According to Reeves, he, studying a three-dimensional copy of the tomb of Tutankhamun and wondering why her original is much smaller than the tombs of other ancient Egyptian kings, for a number of facts came to the conclusion that this tomb was originally intended for the queen, and not for the king.
To use it for the burial of the pharaoh was due to the sudden death of Tutankhamun and the absence of another suitable place for the tomb. The scientist suggested testing his theory with the help of a radar, which makes it easy to detect possible voids behind the walls of the tomb.
This proposal was made by the then-Minister of Egypt for Antiquities of Egypt Mamdouh al-Damati.

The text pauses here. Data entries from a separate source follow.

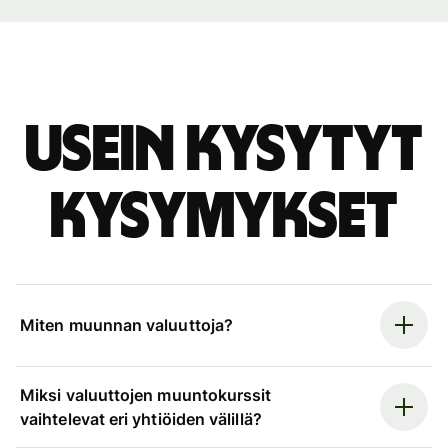
Usein kysytyt
kysymykset
Miten muunnan valuuttoja?
Miksi valuuttojen muuntokurssit
vaihtelevat eri yhtiöiden välillä?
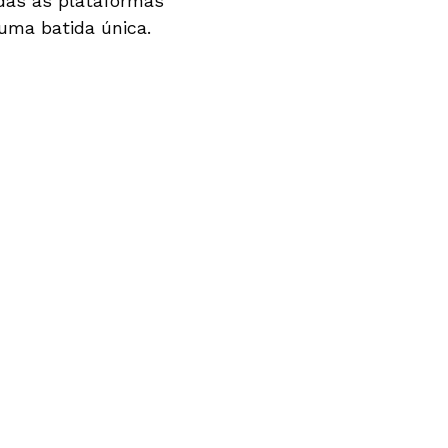
das as plataformas
 uma batida única.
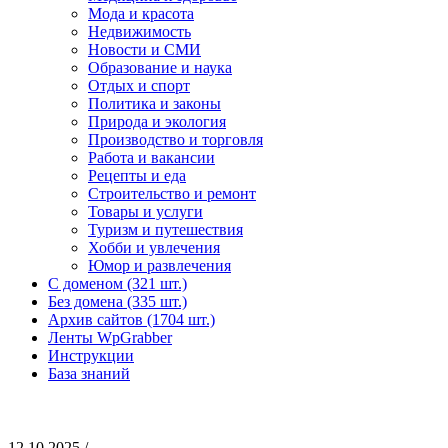
Мода и красота
Недвижимость
Новости и СМИ
Образование и наука
Отдых и спорт
Политика и законы
Природа и экология
Производство и торговля
Работа и вакансии
Рецепты и еда
Строительство и ремонт
Товары и услуги
Туризм и путешествия
Хобби и увлечения
Юмор и развлечения
С доменом (321 шт.)
Без домена (335 шт.)
Архив сайтов (1704 шт.)
Ленты WpGrabber
Инструкции
База знаний
12.10.2025 /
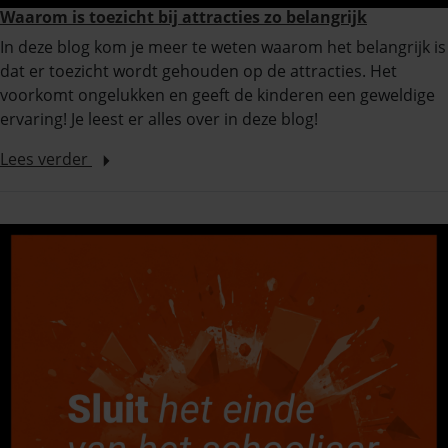
Waarom is toezicht bij attracties zo belangrijk
In deze blog kom je meer te weten waarom het belangrijk is
dat er toezicht wordt gehouden op de attracties. Het
voorkomt ongelukken en geeft de kinderen een geweldige
ervaring! Je leest er alles over in deze blog!
Lees verder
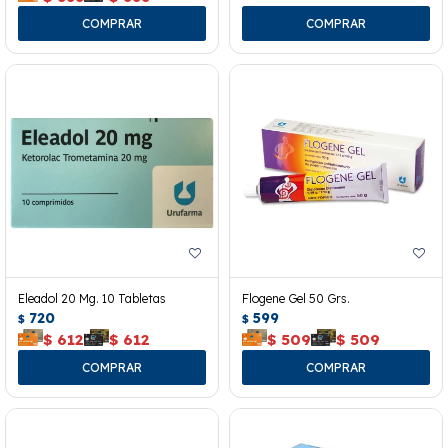
Eleadol 20 Mg. 10 Tabletas
Flogene Gel 50 Grs.
720
599
$
$
$
612
$
612
$
509
$
509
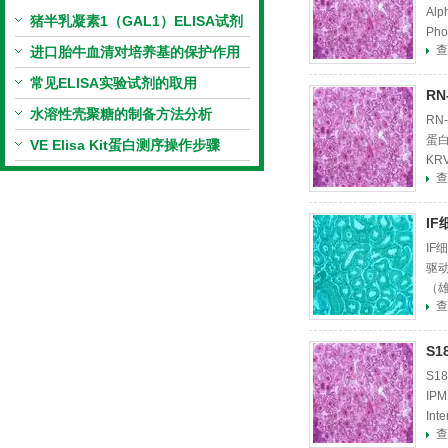
Al
猪半乳凝素1（GAL1）ELISA试剂
Ph
盒优势
查
进口胎牛血清对培养基的保护作用
（T
常见ELISA实验试剂的取用
R
水溶性壳聚糖的制备方法分析
RN
蛋白
VE Elisa Kit蛋白测序操作步骤
KR
查
KC
I
IF
驱动
（雄
查
制蛋
S
S
IP
Int
查
加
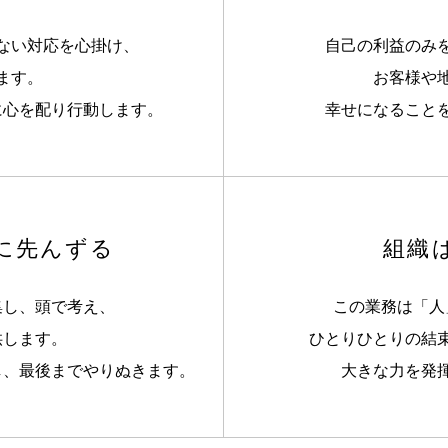
ない対応を心掛け、
自己の利益のみ
ます。
お客様や
に心を配り行動します。
幸せになること
に先んずる
組織
集し、頭で考え、
この業務は「人
供します。
ひとりひとりの結
し、最後までやりぬきます。
大きな力を発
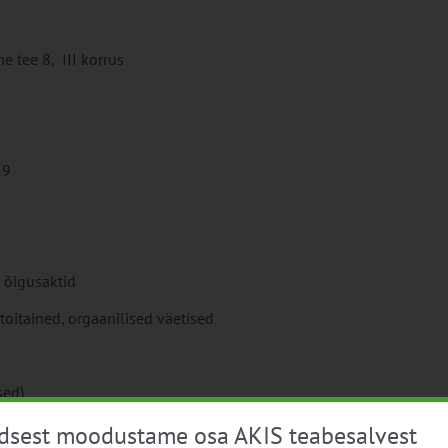
 tee 8, III korrus
19
 õigusaktid
oitained, orgaanilised väetised
sed)
üdsest moodustame osa AKIS teabesalvest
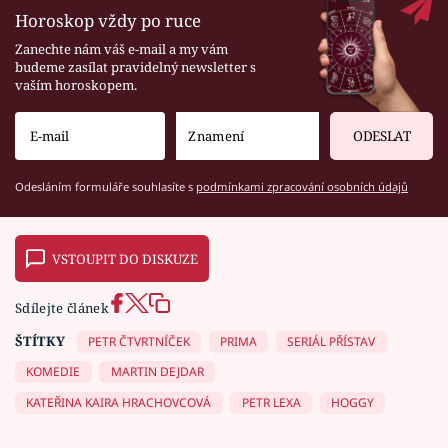
Horoskop vždy po ruce
Zanechte nám váš e-mail a my vám
budeme zasílat pravidelný newsletter s
vaším horoskopem.
ODESLAT
Odesláním formuláře souhlasíte s
podmínkami zpracování osobních údajů
VSTOUPIT DO DISKUZE
Sdílejte článek
ŠTÍTKY
PETR ČTVRTNÍČEK
PRIMA
SERIÁL PŘÍSTAV
KOMEDIE
MARTIN DEJDAR
KATEŘINA KAIRA HRACHOVCOVÁ
PETR LEXA
HOGGY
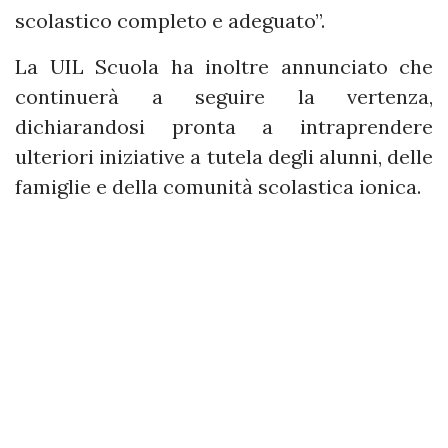
scolastico completo e adeguato”.
La UIL Scuola ha inoltre annunciato che
continuerà a seguire la vertenza,
dichiarandosi pronta a intraprendere
ulteriori iniziative a tutela degli alunni, delle
famiglie e della comunità scolastica ionica.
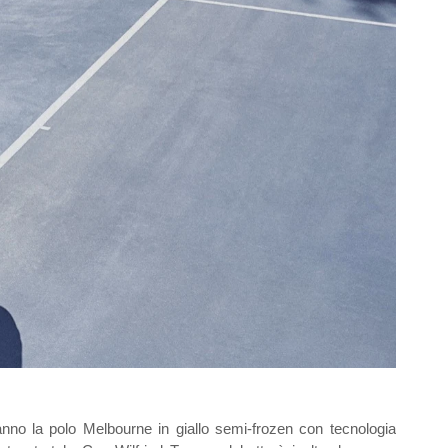
no la polo Melbourne in giallo semi-frozen con tecnologia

Studies were conducted, and the Ministry of Antiquities of Egypt reported that behind one of the walls of the tomb there could be two rooms. In addition, the study showed the presence behind the wall of objects of organic origin, possibly bones or wood, as well as others – from metal.
Reeves suggested continuing the investigation and making a hole in the wall of the tomb to prove the results obtained with the help of the radar. However, the current minister, Khaled al-Annani, refused to conduct any research that could damage this priceless monument. It was decided to conduct a third, additional study using radar.
Almost untouched by the robbers Tutankhamun’s tomb was discovered by archaeologist Howard Carter in 1922. This find has become one of the main sensations in Egyptology. Nefertiti, who is considered the adoptive mother of Tutankhamun and the wife of Pharaoh Akhenaten, was one of the most influential and beautiful women of her time. Scientists, however, still have not been able to unravel the riddle of the queen’s resting place.